_Work to be completed:_ The entries below must be retyped exactly. Pictures are to be omitted.

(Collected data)
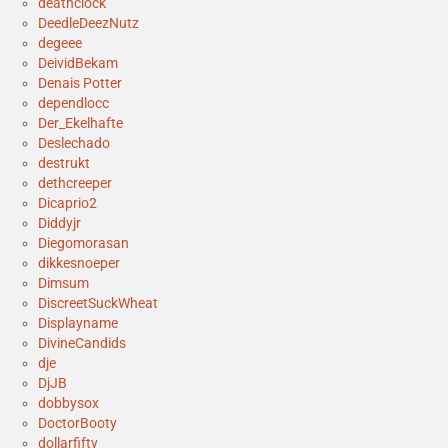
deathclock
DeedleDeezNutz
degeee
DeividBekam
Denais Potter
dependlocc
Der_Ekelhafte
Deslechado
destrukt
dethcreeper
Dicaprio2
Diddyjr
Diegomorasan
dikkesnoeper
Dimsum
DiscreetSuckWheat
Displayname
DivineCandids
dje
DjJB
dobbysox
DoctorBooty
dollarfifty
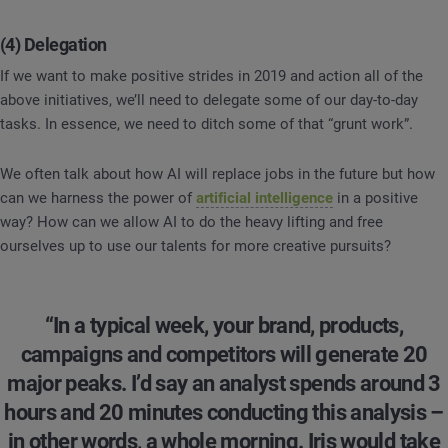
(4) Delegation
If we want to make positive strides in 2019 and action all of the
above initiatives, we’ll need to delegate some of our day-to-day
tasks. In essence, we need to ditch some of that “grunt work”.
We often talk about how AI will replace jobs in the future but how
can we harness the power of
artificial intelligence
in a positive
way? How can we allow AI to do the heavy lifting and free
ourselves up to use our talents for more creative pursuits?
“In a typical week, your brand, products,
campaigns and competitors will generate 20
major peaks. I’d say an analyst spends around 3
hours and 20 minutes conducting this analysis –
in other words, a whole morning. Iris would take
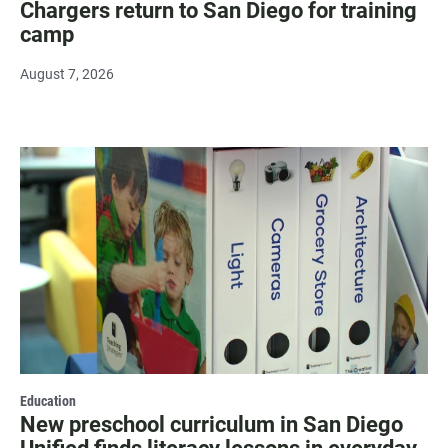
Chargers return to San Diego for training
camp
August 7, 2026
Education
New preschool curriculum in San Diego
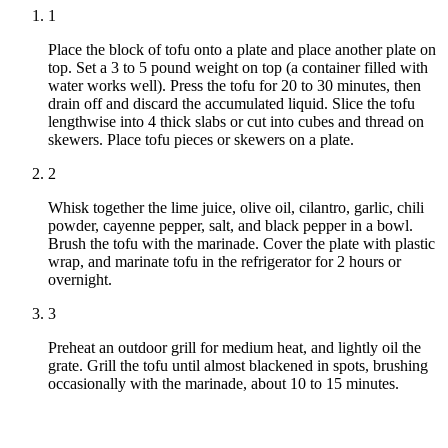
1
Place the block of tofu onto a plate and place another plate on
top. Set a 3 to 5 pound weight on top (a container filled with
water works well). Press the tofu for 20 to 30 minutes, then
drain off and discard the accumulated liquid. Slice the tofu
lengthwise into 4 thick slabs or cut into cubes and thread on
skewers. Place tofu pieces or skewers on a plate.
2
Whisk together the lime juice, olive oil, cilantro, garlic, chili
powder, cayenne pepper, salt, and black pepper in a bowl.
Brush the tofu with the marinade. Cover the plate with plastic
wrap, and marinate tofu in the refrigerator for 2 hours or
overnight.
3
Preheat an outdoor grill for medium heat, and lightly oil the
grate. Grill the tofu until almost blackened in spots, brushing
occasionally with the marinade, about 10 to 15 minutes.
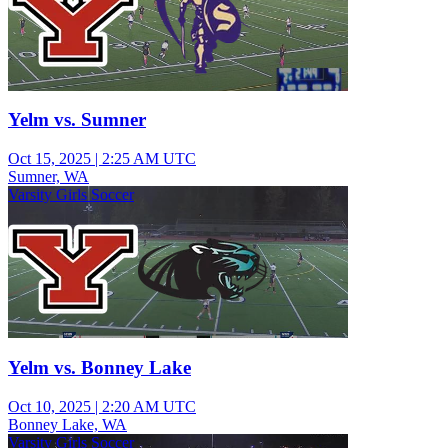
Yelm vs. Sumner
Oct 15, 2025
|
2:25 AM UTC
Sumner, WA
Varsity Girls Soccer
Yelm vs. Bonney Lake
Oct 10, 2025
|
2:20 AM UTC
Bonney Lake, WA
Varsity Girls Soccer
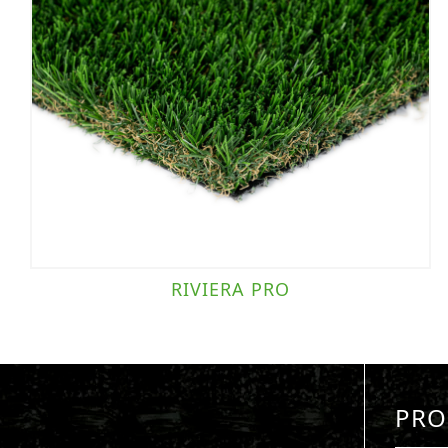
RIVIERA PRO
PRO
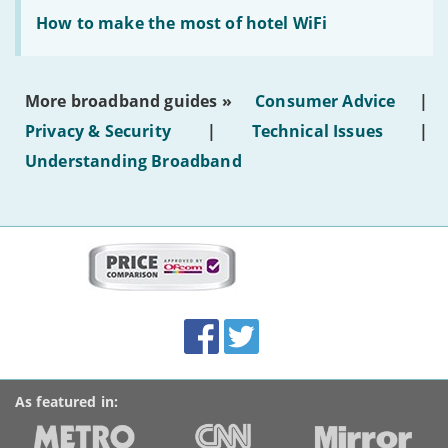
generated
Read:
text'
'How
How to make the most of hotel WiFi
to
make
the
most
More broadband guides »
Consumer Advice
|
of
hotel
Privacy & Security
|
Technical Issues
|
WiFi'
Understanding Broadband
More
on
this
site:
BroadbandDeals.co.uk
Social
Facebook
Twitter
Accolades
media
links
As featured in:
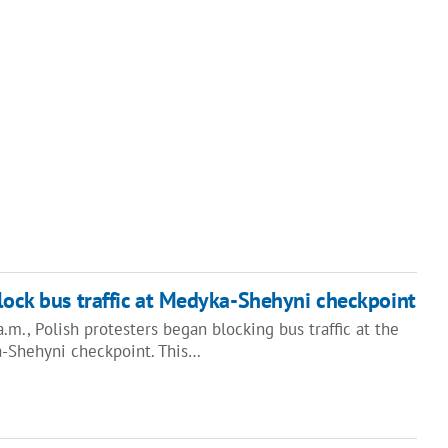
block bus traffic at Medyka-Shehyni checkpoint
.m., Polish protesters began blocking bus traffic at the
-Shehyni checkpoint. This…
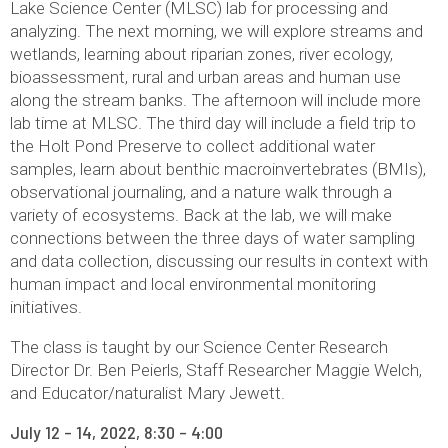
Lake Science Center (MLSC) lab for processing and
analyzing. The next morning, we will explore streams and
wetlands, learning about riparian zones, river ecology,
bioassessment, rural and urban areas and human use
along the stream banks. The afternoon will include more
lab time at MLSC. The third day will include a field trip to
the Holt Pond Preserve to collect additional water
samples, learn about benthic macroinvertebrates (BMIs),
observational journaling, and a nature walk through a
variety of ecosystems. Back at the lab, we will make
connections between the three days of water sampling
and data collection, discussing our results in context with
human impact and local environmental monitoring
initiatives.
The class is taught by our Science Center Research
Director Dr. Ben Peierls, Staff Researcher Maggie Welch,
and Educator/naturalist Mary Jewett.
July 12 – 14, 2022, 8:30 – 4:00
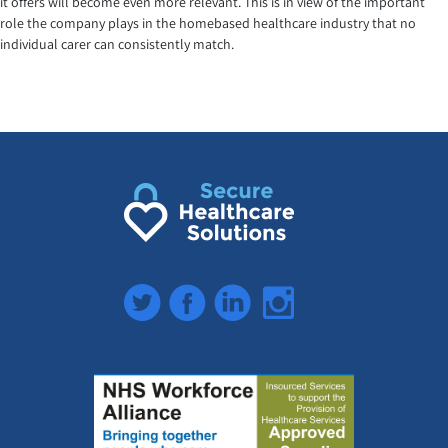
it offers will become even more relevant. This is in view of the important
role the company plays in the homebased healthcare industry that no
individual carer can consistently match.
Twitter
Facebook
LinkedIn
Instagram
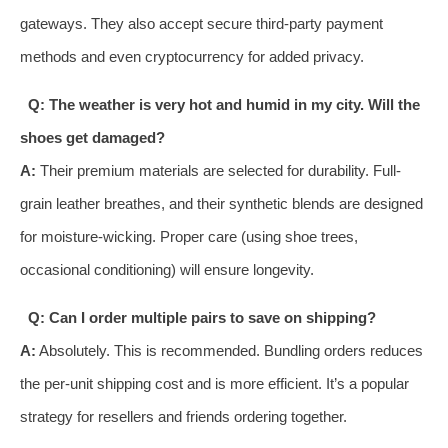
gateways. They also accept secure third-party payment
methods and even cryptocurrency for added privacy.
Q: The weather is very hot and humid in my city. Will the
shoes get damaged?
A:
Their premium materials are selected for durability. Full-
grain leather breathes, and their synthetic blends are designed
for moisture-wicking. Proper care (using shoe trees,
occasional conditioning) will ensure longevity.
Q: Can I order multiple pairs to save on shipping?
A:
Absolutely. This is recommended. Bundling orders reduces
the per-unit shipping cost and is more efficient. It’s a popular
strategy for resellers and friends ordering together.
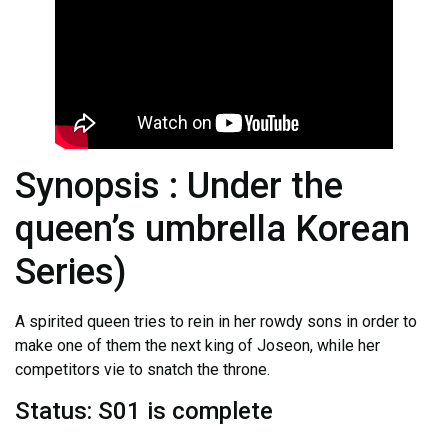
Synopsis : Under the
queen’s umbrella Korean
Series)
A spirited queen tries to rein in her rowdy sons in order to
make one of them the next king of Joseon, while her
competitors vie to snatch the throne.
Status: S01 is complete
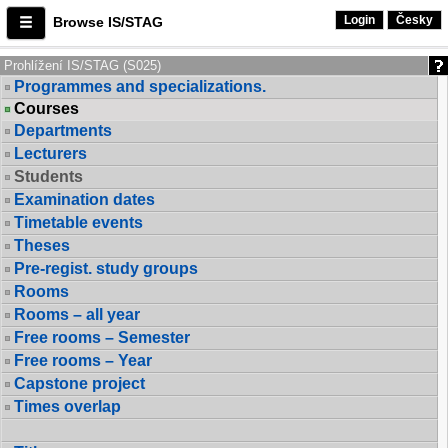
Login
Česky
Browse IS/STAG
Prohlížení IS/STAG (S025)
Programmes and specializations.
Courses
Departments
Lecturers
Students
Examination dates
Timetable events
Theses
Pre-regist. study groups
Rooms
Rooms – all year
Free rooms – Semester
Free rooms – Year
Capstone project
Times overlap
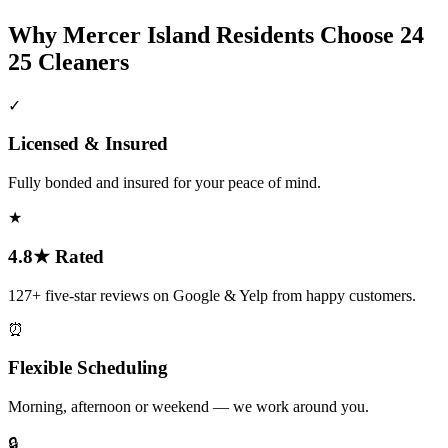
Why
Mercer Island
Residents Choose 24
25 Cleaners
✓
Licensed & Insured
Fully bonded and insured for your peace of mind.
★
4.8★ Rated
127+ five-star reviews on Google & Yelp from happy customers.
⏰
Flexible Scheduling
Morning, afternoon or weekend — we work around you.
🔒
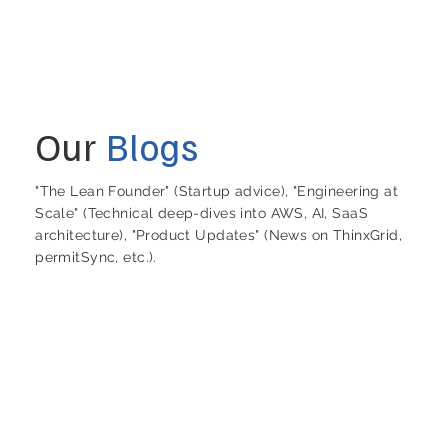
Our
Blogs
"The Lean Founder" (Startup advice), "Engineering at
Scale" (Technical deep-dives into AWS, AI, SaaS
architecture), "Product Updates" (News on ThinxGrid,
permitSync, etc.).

_Written response:_
deathclock
DeedleDeezNutz
degeee
DeividBekam
Denais Potter
dependlocc
Der_Ekelhafte
Deslechado
destrukt
dethcreeper
Dicaprio2
Diddyjr
Diegomorasan
dikkesnoeper
Dimsum
DiscreetSuckWheat
Displayname
DivineCandids
dje
DjJB
dobbysox
DoctorBooty
dollarfifty
(4) Delegation
If we want to make positive strides in 2019 and action all of the
above initiatives, we’ll need to delegate some of our day-to-day
tasks. In essence, we need to ditch some of that “grunt work”.
We often talk about how AI will replace jobs in the future but how
can we harness the power of
artificial intelligence
in a positive
way? How can we allow AI to do the heavy lifting and free
ourselves up to use our talents for more creative pursuits?
“In a typical week, your brand, products,
campaigns and competitors will generate 20
major peaks. I’d say an analyst spends around 3
hours and 20 minutes conducting this analysis –
in other words, a whole morning. Iris would take
Chargers return to San Diego for training
camp
August 7, 2026
Education
New preschool curriculum in San Diego
1
Place the block of tofu onto a plate and place another plate on
top. Set a 3 to 5 pound weight on top (a container filled with
water works well). Press the tofu for 20 to 30 minutes, then
drain off and discard the accumulated liquid. Slice the tofu
lengthwise into 4 thick slabs or cut into cubes and thread on
skewers. Place tofu pieces or skewers on a plate.
2
Whisk together the lime juice, olive oil, cilantro, garlic, chili
powder, cayenne pepper, salt, and black pepper in a bowl.
Brush the tofu with the marinade. Cover the plate with plastic
wrap, and marinate tofu in the refrigerator for 2 hours or
overnight.
3
Preheat an outdoor grill for medium heat, and lightly oil the
grate. Grill the tofu until almost blackened in spots, brushing
occasionally with the marinade, about 10 to 15 minutes.
Yelm vs. Sumner
Oct 15, 2025
|
2:25 AM UTC
Sumner, WA
Varsity Girls Soccer
Yelm vs. Bonney Lake
Oct 10, 2025
|
2:20 AM UTC
Bonney Lake, WA
Varsity Girls Soccer
RIVIERA PRO
PRO
generated
Read:
text'
'How
How to make the most of hotel WiFi
to
make
the
most
More broadband guides »
Consumer Advice
|
of
hotel
Privacy & Security
|
Technical Issues
|
WiFi'
Understanding Broadband
More
on
this
site:
BroadbandDeals.co.uk
Social
Facebook
Twitter
Accolades
media
links
As featured in:
block bus traffic at Medyka-Shehyni checkpoint
.m., Polish protesters began blocking bus traffic at the
-Shehyni checkpoint. This…
Lake Science Center (MLSC) lab for processing and
analyzing. The next morning, we will explore streams and
wetlands, learning about riparian zones, river ecology,
bioassessment, rural and urban areas and human use
along the stream banks. The afternoon will include more
lab time at MLSC. The third day will include a field trip to
the Holt Pond Preserve to collect additional water
samples, learn about benthic macroinvertebrates (BMIs),
observational journaling, and a nature walk through a
variety of ecosystems. Back at the lab, we will make
connections between the three days of water sampling
and data collection, discussing our results in context with
human impact and local environmental monitoring
initiatives.
The class is taught by our Science Center Research
Director Dr. Ben Peierls, Staff Researcher Maggie Welch,
and Educator/naturalist Mary Jewett.
July 12 – 14, 2022, 8:30 – 4:00
it offers will become even more relevant. This is in view of the important
role the company plays in the homebased healthcare industry that no
individual carer can consistently match.
Twitter
Facebook
LinkedIn
Instagram
gateways. They also accept secure third-party payment
methods and even cryptocurrency for added privacy.
Q: The weather is very hot and humid in my city. Will the
shoes get damaged?
A:
Their premium materials are selected for durability. Full-
grain leather breathes, and their synthetic blends are designed
for moisture-wicking. Proper care (using shoe trees,
occasional conditioning) will ensure longevity.
Q: Can I order multiple pairs to save on shipping?
A:
Absolutely. This is recommended. Bundling orders reduces
the per-unit shipping cost and is more efficient. It’s a popular
strategy for resellers and friends ordering together.
Synopsis : Under the
queen’s umbrella Korean
Series)
A spirited queen tries to rein in her rowdy sons in order to
make one of them the next king of Joseon, while her
competitors vie to snatch the throne.
Status: S01 is complete
Login
Česky
Browse IS/STAG
Prohlížení IS/STAG (S025)
Programmes and specializations.
Courses
Departments
Lecturers
Students
Examination dates
Timetable events
Theses
Pre-regist. study groups
Rooms
Rooms – all year
Free rooms – Semester
Free rooms – Year
Capstone project
Times overlap
Why
Mercer Island
Residents Choose 24
25 Cleaners
✓
Licensed & Insured
Fully bonded and insured for your peace of mind.
★
4.8★ Rated
127+ five-star reviews on Google & Yelp from happy customers.
⏰
Flexible Scheduling
Morning, afternoon or weekend — we work around you.
🔒
Our
Blogs
"The Lean Founder" (Startup advice), "Engineering at
Scale" (Technical deep-dives into AWS, AI, SaaS
architecture), "Product Updates" (News on ThinxGrid,
permitSync, etc.).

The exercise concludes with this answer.